«Примем во внимание также, что любой читатель, а в особенности мужчина, легко узнает свой голос в – «Милая! – ведь всё сбылось». Строчка эта – житейский выдох, повторяемый многократно, ибо в течение жизни «воскресать» приходится неоднократно, написанное сбывается неоднократно. И приняв сказанное во внимание, представим себе, что этот мужчина – вы, и что вы – Пастернак или, по крайней мере, поэт, то есть – человек, легко впадающий в зависимость от порядка чужих слов, от чужих размеров…» (с. 228).
Так, следуя по тропкам ассоциаций, мимо большой дороги рассудка, мы приходим к тому, что Магдалина – Цветаева, Христос – Пастернак и Воскресение – не событие в духовной истории человечества (и каждого христианина), а нечто вреде «воскресения» Нехлюдова, увидевшего на скамье подсудимых Катюшу. И пастернаковская «Магдалина» – ответ мужчины на любовное письмо женщины. Правда, ответ через четверть века. Но мало ли что всплывает из глубин памяти – даже через 30, 40 лет…
Доказательства Бродского интересны сами по себе, как образец мышления поэта: «Думаю также, что самое имя Мария Магдалина анаграмматически содержит в себе имя Марина – тем более, что для русского слуха «Мария» и «Марина» не слишком дифференцируются. Анаграмматичность только усиливается от повторяющихся гласных –
Хочется возразить на это, что слово – это не только звук, не только волна смутных ассоциаций. В слове есть прямой смысл, а этот прямой смысл не исчезает в стихах. Прямой смысл стихотворения – разговор с Христом, а через Христа – со всей традицией пророков, слушавших Бога мужским слухом и понимавших Бога мужским умом. Это фемининный бунт против маскулинной редакции откровения – один из многих голосов в современной цивилизации. Это фемининное утверждение святости зачатия – а не только рождения (ибо для женщины зачатие и рождение физически нераздельны). Но говорить это Пастернаку значило бы ломиться в открытую дверь. Он и без уговоров считал всякое зачатие непорочным. И нелепо обвинять его в чрезмерной «прямоте», в ригоризме; судя по переписке, Марина Цветаева упрекала его скорее в неразборчивой влюбчивости.
На уровне слов и логических связей между словами стихотворение имеет вполне определенный смысл, и никуда от него не деться. В то же время, на уровне ассоциативных полей, звуковых и смысловых наплывав основной смысл перекликается с другими смыслами, и Бродский выносит на авансцену, под свет рампы, подтекст, обращенный а Пастернаку, наплыв, которому Цветаева, по-видимому, не придавала большого значения (если вообще сознавала его).

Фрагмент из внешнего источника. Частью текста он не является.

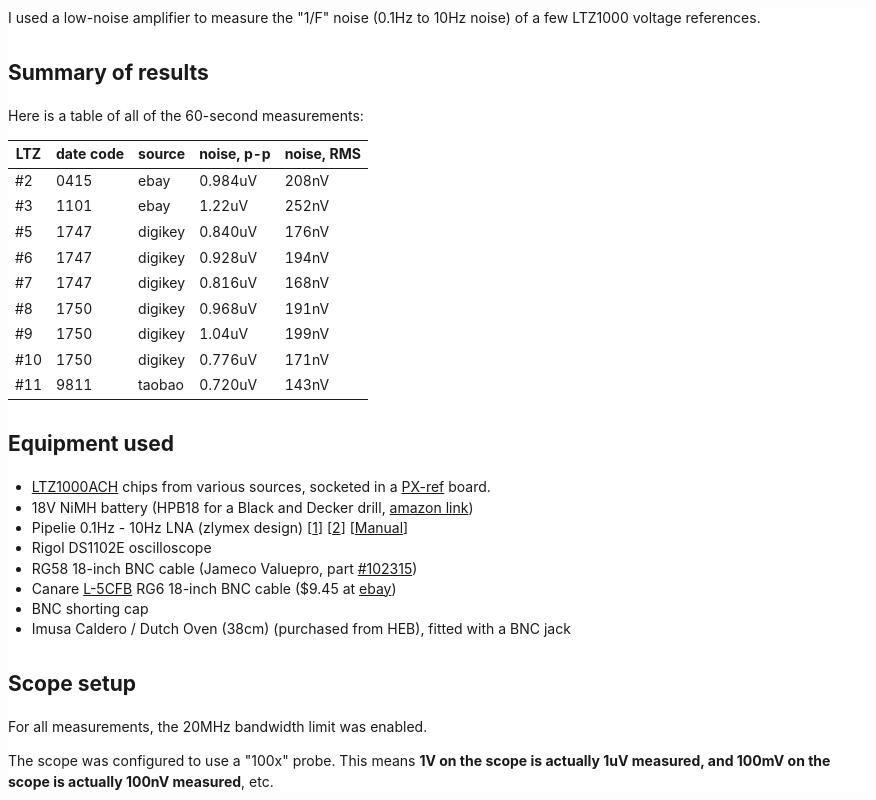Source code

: I used a low-noise amplifier to measure the "1/F" noise (0.1Hz to 10Hz noise) of a few LTZ1000 voltage references.

## Summary of results

Here is a table of all of the 60-second measurements:

| LTZ | date code | source | noise, p-p | noise, RMS |
| --- | --- | --- | --- | --- |
| #2 | 0415 | ebay | 0.984uV | 208nV |
| #3 | 1101 | ebay | 1.22uV | 252nV |
| #5 | 1747 | digikey | 0.840uV | 176nV |
| #6 | 1747 | digikey | 0.928uV | 194nV |
| #7 | 1747 | digikey | 0.816uV | 168nV |
| #8 | 1750 | digikey | 0.968uV | 191nV |
| #9 | 1750 | digikey | 1.04uV | 199nV |
| #10 | 1750 | digikey | 0.776uV | 171nV |
| #11 | 9811 | taobao | 0.720uV | 143nV |


## Equipment used

- [LTZ1000ACH](http://cds.linear.com/docs/en/datasheet/1000afe.pdf) chips from various sources, socketed in a [PX-ref](https://github.com/pepaslabs/px-ref) board.
- 18V NiMH battery (HPB18 for a Black and Decker drill, [amazon link](https://www.amazon.com/gp/product/B01FA3PEN4))
- Pipelie 0.1Hz - 10Hz LNA (zlymex design) [[1](http://www.eevblog.com/forum/metrology/diy-low-frenquency-noise-meter/msg1005460/#msg1005460)] [[2](http://www.eevblog.com/forum/metrology/diy-low-frenquency-noise-meter/msg1401067/#msg1401067)] [[Manual](https://www.eevblog.com/forum/metrology/diy-low-frenquency-noise-meter/?action=dlattach;attach=385141)]
- Rigol DS1102E oscilloscope
- RG58 18-inch BNC cable (Jameco Valuepro, part [#102315](https://www.jameco.com/z/RG58U1-5-R-Cable-Assembly-RG58-U-1-5-BNC-to-BNC-50-Ohm_102315.html))
- Canare [L-5CFB](http://www.canare.com/ProductItemDisplay.aspx?productItemID=80) RG6 18-inch BNC cable ($9.45 at [ebay](https://www.ebay.com/itm/121143686632))
- BNC shorting cap
- Imusa Caldero / Dutch Oven (38cm) (purchased from HEB), fitted with a BNC jack


## Scope setup

For all measurements, the 20MHz bandwidth limit was enabled.

The scope was configured to use a "100x" probe.  This means **1V on the scope is actually 1uV measured, and 100mV on the scope is actually 100nV measured**, etc.

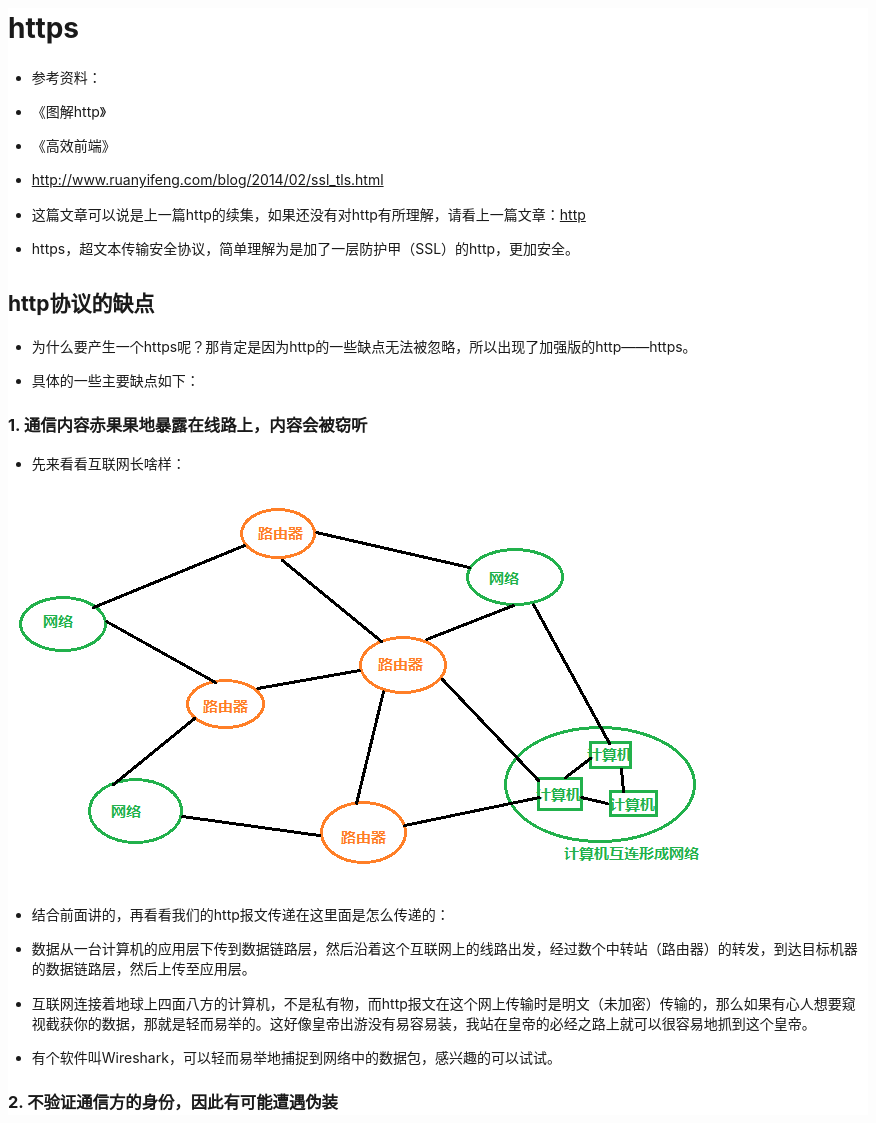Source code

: # https

- 参考资料：
- 《图解http》
- 《高效前端》
- <http://www.ruanyifeng.com/blog/2014/02/ssl_tls.html>

- 这篇文章可以说是上一篇http的续集，如果还没有对http有所理解，请看上一篇文章：[http](./http.md)

- https，超文本传输安全协议，简单理解为是加了一层防护甲（SSL）的http，更加安全。

## http协议的缺点

- 为什么要产生一个https呢？那肯定是因为http的一些缺点无法被忽略，所以出现了加强版的http——https。

- 具体的一些主要缺点如下：

### 1. 通信内容赤果果地暴露在线路上，内容会被窃听

- 先来看看互联网长啥样：

![avatar](../../../static/https.PNG)

- 结合前面讲的，再看看我们的http报文传递在这里面是怎么传递的：
- 数据从一台计算机的应用层下传到数据链路层，然后沿着这个互联网上的线路出发，经过数个中转站（路由器）的转发，到达目标机器的数据链路层，然后上传至应用层。

- 互联网连接着地球上四面八方的计算机，不是私有物，而http报文在这个网上传输时是明文（未加密）传输的，那么如果有心人想要窥视截获你的数据，那就是轻而易举的。这好像皇帝出游没有易容易装，我站在皇帝的必经之路上就可以很容易地抓到这个皇帝。
- 有个软件叫Wireshark，可以轻而易举地捕捉到网络中的数据包，感兴趣的可以试试。

### 2. 不验证通信方的身份，因此有可能遭遇伪装
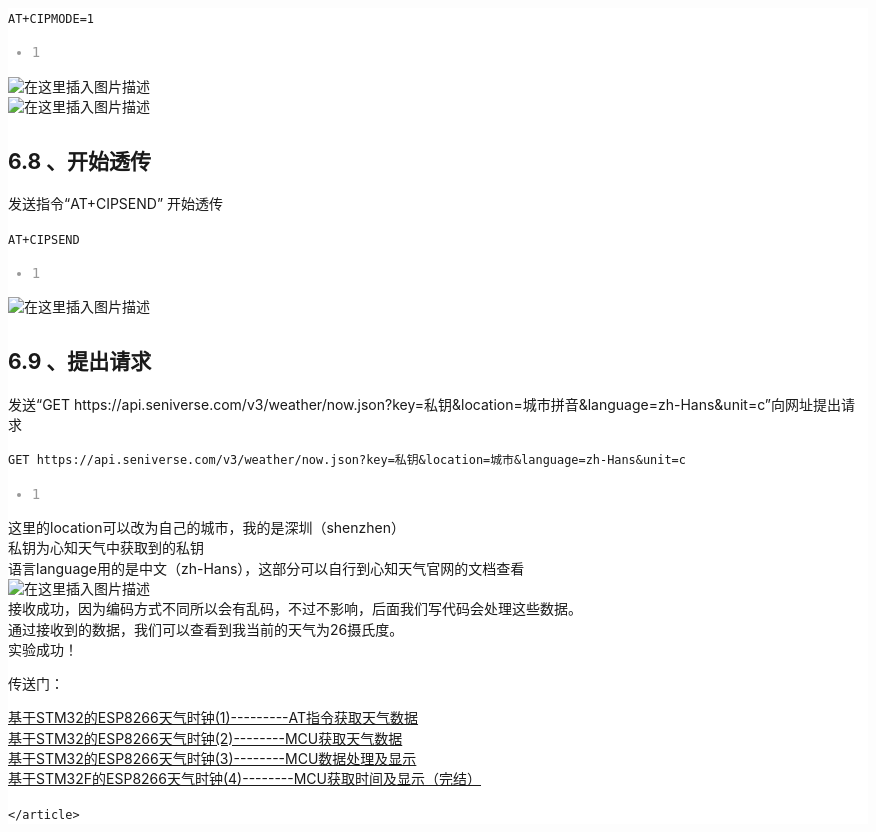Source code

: <pre class="prettyprint"><code class="prism language-javascript has-numbering" onclick="mdcp.copyCode(event)" style="position: unset;"><span class="token constant">AT</span><span class="token operator">+</span><span class="token constant">CIPMODE</span><span class="token operator">=</span><span class="token number">1</span>
<div class="hljs-button {2}" data-title="复制" data-report-click="{&quot;spm&quot;:&quot;1001.2101.3001.4259&quot;}"></div></code><ul class="pre-numbering" style=""><li style="color: rgb(153, 153, 153);">1</li></ul></pre> 
<p><img src="https://img-blog.csdnimg.cn/20210529004505823.png?x-oss-process=image/watermark,type_ZmFuZ3poZW5naGVpdGk,shadow_10,text_aHR0cHM6Ly9ibG9nLmNzZG4ubmV0L2V0aGFuXzMz,size_16,color_FFFFFF,t_70" alt="在这里插入图片描述"><br> <img src="https://img-blog.csdnimg.cn/20210529004533776.png?x-oss-process=image/watermark,type_ZmFuZ3poZW5naGVpdGk,shadow_10,text_aHR0cHM6Ly9ibG9nLmNzZG4ubmV0L2V0aGFuXzMz,size_16,color_FFFFFF,t_70" alt="在这里插入图片描述"></p> 
<h2><a name="t17" one-link-mark="yes"></a><a id="68__113" one-link-mark="yes"></a>6.8 、开始透传</h2> 
<p>发送指令“AT+CIPSEND” 开始透传</p> 
<pre class="prettyprint"><code class="prism language-javascript has-numbering" onclick="mdcp.copyCode(event)" style="position: unset;"><span class="token constant">AT</span><span class="token operator">+</span><span class="token constant">CIPSEND</span>
<div class="hljs-button {2}" data-title="复制" data-report-click="{&quot;spm&quot;:&quot;1001.2101.3001.4259&quot;}"></div></code><ul class="pre-numbering" style=""><li style="color: rgb(153, 153, 153);">1</li></ul></pre> 
<p><img src="https://img-blog.csdnimg.cn/20210529005349496.png?x-oss-process=image/watermark,type_ZmFuZ3poZW5naGVpdGk,shadow_10,text_aHR0cHM6Ly9ibG9nLmNzZG4ubmV0L2V0aGFuXzMz,size_16,color_FFFFFF,t_70" alt="在这里插入图片描述"></p> 
<h2><a name="t18" one-link-mark="yes"></a><a id="69__120" one-link-mark="yes"></a>6.9 、提出请求</h2> 
<p>发送“GET https://api.seniverse.com/v3/weather/now.json?key=私钥&amp;location=城市拼音&amp;language=zh-Hans&amp;unit=c”向网址提出请求</p> 
<pre class="prettyprint"><code class="prism language-javascript has-numbering" onclick="mdcp.copyCode(event)" style="position: unset;"><span class="token constant">GET</span> https<span class="token operator">:</span><span class="token operator">/</span><span class="token operator">/</span>api<span class="token punctuation">.</span>seniverse<span class="token punctuation">.</span>com<span class="token operator">/</span>v3<span class="token operator">/</span>weather<span class="token operator">/</span>now<span class="token punctuation">.</span>json<span class="token operator">?</span>key<span class="token operator">=</span>私钥<span class="token operator">&amp;</span>location<span class="token operator">=</span>城市<span class="token operator">&amp;</span>language<span class="token operator">=</span>zh<span class="token operator">-</span>Hans<span class="token operator">&amp;</span>unit<span class="token operator">=</span>c
<div class="hljs-button {2}" data-title="复制" data-report-click="{&quot;spm&quot;:&quot;1001.2101.3001.4259&quot;}"></div></code><ul class="pre-numbering" style=""><li style="color: rgb(153, 153, 153);">1</li></ul></pre> 
<p>这里的location可以改为自己的城市，我的是深圳（shenzhen）<br> 私钥为心知天气中获取到的私钥<br> 语言language用的是中文（zh-Hans），这部分可以自行到心知天气官网的文档查看<br> <img src="https://img-blog.csdnimg.cn/20210529151334181.png?x-oss-process=image/watermark,type_ZmFuZ3poZW5naGVpdGk,shadow_10,text_aHR0cHM6Ly9ibG9nLmNzZG4ubmV0L2V0aGFuXzMz,size_16,color_FFFFFF,t_70" alt="在这里插入图片描述"><br> 接收成功，因为编码方式不同所以会有乱码，不过不影响，后面我们写代码会处理这些数据。<br> 通过接收到的数据，我们可以查看到我当前的天气为26摄氏度。<br> 实验成功！</p> 
<p>传送门：</p> 
<p><a href="https://blog.csdn.net/ethan_33/article/details/117330349" one-link-mark="yes">基于STM32的ESP8266天气时钟(1)---------AT指令获取天气数据</a><br> <a href="https://blog.csdn.net/ethan_33/article/details/117398233" one-link-mark="yes">基于STM32的ESP8266天气时钟(2)--------MCU获取天气数据</a><br> <a href="https://blog.csdn.net/ethan_33/article/details/117451219" one-link-mark="yes">基于STM32的ESP8266天气时钟(3)--------MCU数据处理及显示</a><br> <a href="https://blog.csdn.net/ethan_33/article/details/117596614" one-link-mark="yes">基于STM32F的ESP8266天气时钟(4)--------MCU获取时间及显示（完结）</a></p>
                </div><div data-report-view="{&quot;mod&quot;:&quot;1585297308_001&quot;,&quot;spm&quot;:&quot;1001.2101.3001.6548&quot;,&quot;dest&quot;:&quot;https://blog.csdn.net/ethan_33/article/details/117330349&quot;,&quot;extend1&quot;:&quot;pc&quot;,&quot;ab&quot;:&quot;new&quot;}"><div></div></div>
                <link href="https://csdnimg.cn/release/blogv2/dist/mdeditor/css/editerView/markdown_views-89f5acb30b.css" rel="stylesheet">
                <link href="https://csdnimg.cn/release/blogv2/dist/mdeditor/css/style-49037e4d27.css" rel="stylesheet">
        </div>
        
    </article>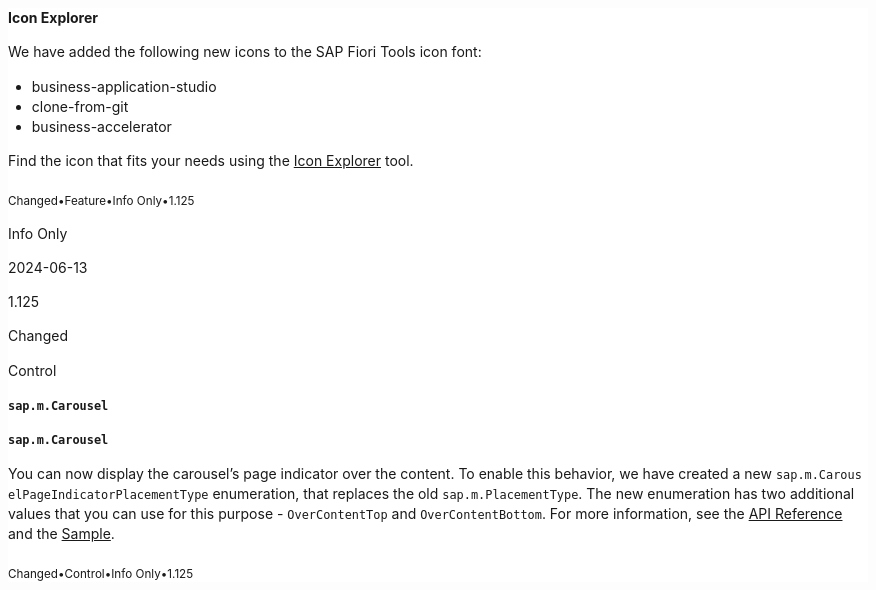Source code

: **Icon Explorer**

We have added the following new icons to the SAP Fiori Tools icon font:

-   business-application-studio
-   clone-from-git
-   business-accelerator

Find the icon that fits your needs using the [Icon Explorer](https://sdk.openui5.org/test-resources/sap/ui/integration/demokit/iconExplorer/webapp/index.html) tool. 

<sub>Changed•Feature•Info Only•1.125</sub>

</td>
<td valign="top">

Info Only 

</td>
<td valign="top">

2024-06-13

</td>
</tr>
<tr>
<td valign="top">

1.125 

</td>
<td valign="top">

Changed 

</td>
<td valign="top">

Control 

</td>
<td valign="top">

**`sap.m.Carousel`** 

</td>
<td valign="top">

**`sap.m.Carousel`**

You can now display the carousel’s page indicator over the content. To enable this behavior, we have created a new `sap.m.CarouselPageIndicatorPlacementType` enumeration, that replaces the old `sap.m.PlacementType`. The new enumeration has two additional values that you can use for this purpose - `OverContentTop` and `OverContentBottom`. For more information, see the [API Reference](https://sdk.openui5.org/api/sap.m.Carousel) and the [Sample](https://sdk.openui5.org/entity/sap.m.Carousel/sample/sap.m.sample.CarouselWithDisplayOptions).

<sub>Changed•Control•Info Only•1.125</sub>

</td>
<td valign="top">
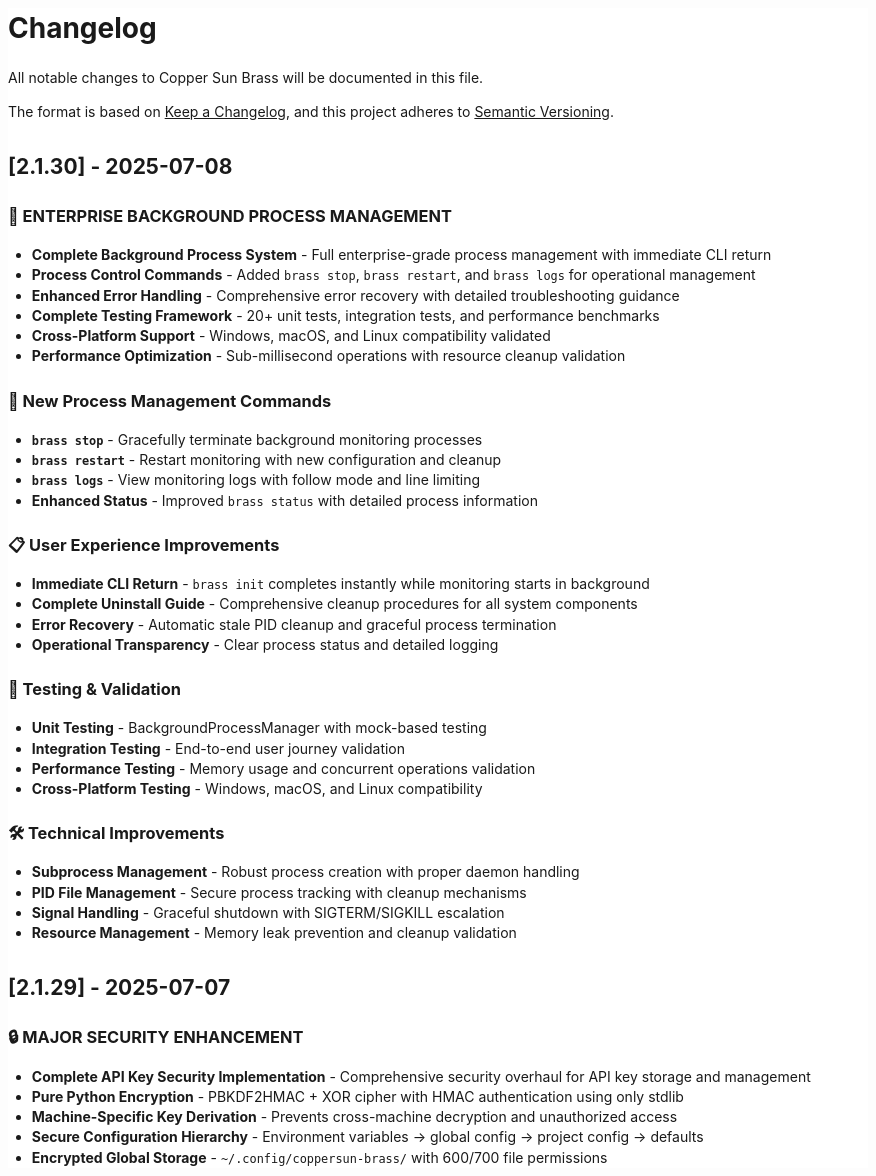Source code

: # Changelog

All notable changes to Copper Sun Brass will be documented in this file.

The format is based on [Keep a Changelog](https://keepachangelog.com/en/1.0.0/),
and this project adheres to [Semantic Versioning](https://semver.org/spec/v2.0.0.html).

## [2.1.30] - 2025-07-08

### 🏢 ENTERPRISE BACKGROUND PROCESS MANAGEMENT
- **Complete Background Process System** - Full enterprise-grade process management with immediate CLI return
- **Process Control Commands** - Added `brass stop`, `brass restart`, and `brass logs` for operational management
- **Enhanced Error Handling** - Comprehensive error recovery with detailed troubleshooting guidance
- **Complete Testing Framework** - 20+ unit tests, integration tests, and performance benchmarks
- **Cross-Platform Support** - Windows, macOS, and Linux compatibility validated
- **Performance Optimization** - Sub-millisecond operations with resource cleanup validation

### 🔧 New Process Management Commands
- **`brass stop`** - Gracefully terminate background monitoring processes
- **`brass restart`** - Restart monitoring with new configuration and cleanup
- **`brass logs`** - View monitoring logs with follow mode and line limiting
- **Enhanced Status** - Improved `brass status` with detailed process information

### 📋 User Experience Improvements
- **Immediate CLI Return** - `brass init` completes instantly while monitoring starts in background
- **Complete Uninstall Guide** - Comprehensive cleanup procedures for all system components
- **Error Recovery** - Automatic stale PID cleanup and graceful process termination
- **Operational Transparency** - Clear process status and detailed logging

### 🧪 Testing & Validation
- **Unit Testing** - BackgroundProcessManager with mock-based testing
- **Integration Testing** - End-to-end user journey validation
- **Performance Testing** - Memory usage and concurrent operations validation
- **Cross-Platform Testing** - Windows, macOS, and Linux compatibility

### 🛠️ Technical Improvements
- **Subprocess Management** - Robust process creation with proper daemon handling
- **PID File Management** - Secure process tracking with cleanup mechanisms
- **Signal Handling** - Graceful shutdown with SIGTERM/SIGKILL escalation
- **Resource Management** - Memory leak prevention and cleanup validation

## [2.1.29] - 2025-07-07

### 🔒 MAJOR SECURITY ENHANCEMENT
- **Complete API Key Security Implementation** - Comprehensive security overhaul for API key storage and management
- **Pure Python Encryption** - PBKDF2HMAC + XOR cipher with HMAC authentication using only stdlib 
- **Machine-Specific Key Derivation** - Prevents cross-machine decryption and unauthorized access
- **Secure Configuration Hierarchy** - Environment variables → global config → project config → defaults
- **Encrypted Global Storage** - `~/.config/coppersun-brass/` with 600/700 file permissions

Ошибка здесь не в плане «да или нет», а скорее в плане «больше-меньше». Выслушав Бродского и согласившись, что иррациональный наплыв любовного чувства к Пастернаку в стихотворении Цветаевой был (или мог быть), я всё же склонен вернуться к основному смыслу с большим пониманием целого. Чем больше мы чувствуем и сознаем все наплывы, тем больше очарование текста.
Однако попытка рассматривать два стихотворения, Цветаевой и Пастернака, как одно – становится неубедительной, как только мы проходим через первые бытовые строфы пастернаковской «Магдалины» и доходим до перипетии: «Будущее вижу так подробно…» Ибо это перипетия не только в развитии характера Магдалины[63]
, но и в развитии России. Очередная волна гордыни обрушилась в пропасть. И, захлебываясь в пучинах, люди чувствуют, что своим умом, без опоры на Бога, они из этой пропасти не выберутся. Волна гордыни сменяется волной покаяния, обмирщение – поисками новой сакрализации. Бродский был вырван из этого процесса эмиграцией. Он оказался на Западе, опьяненном своим пафосом нарастающей технической сложности, и потерял понимание русского похмелья.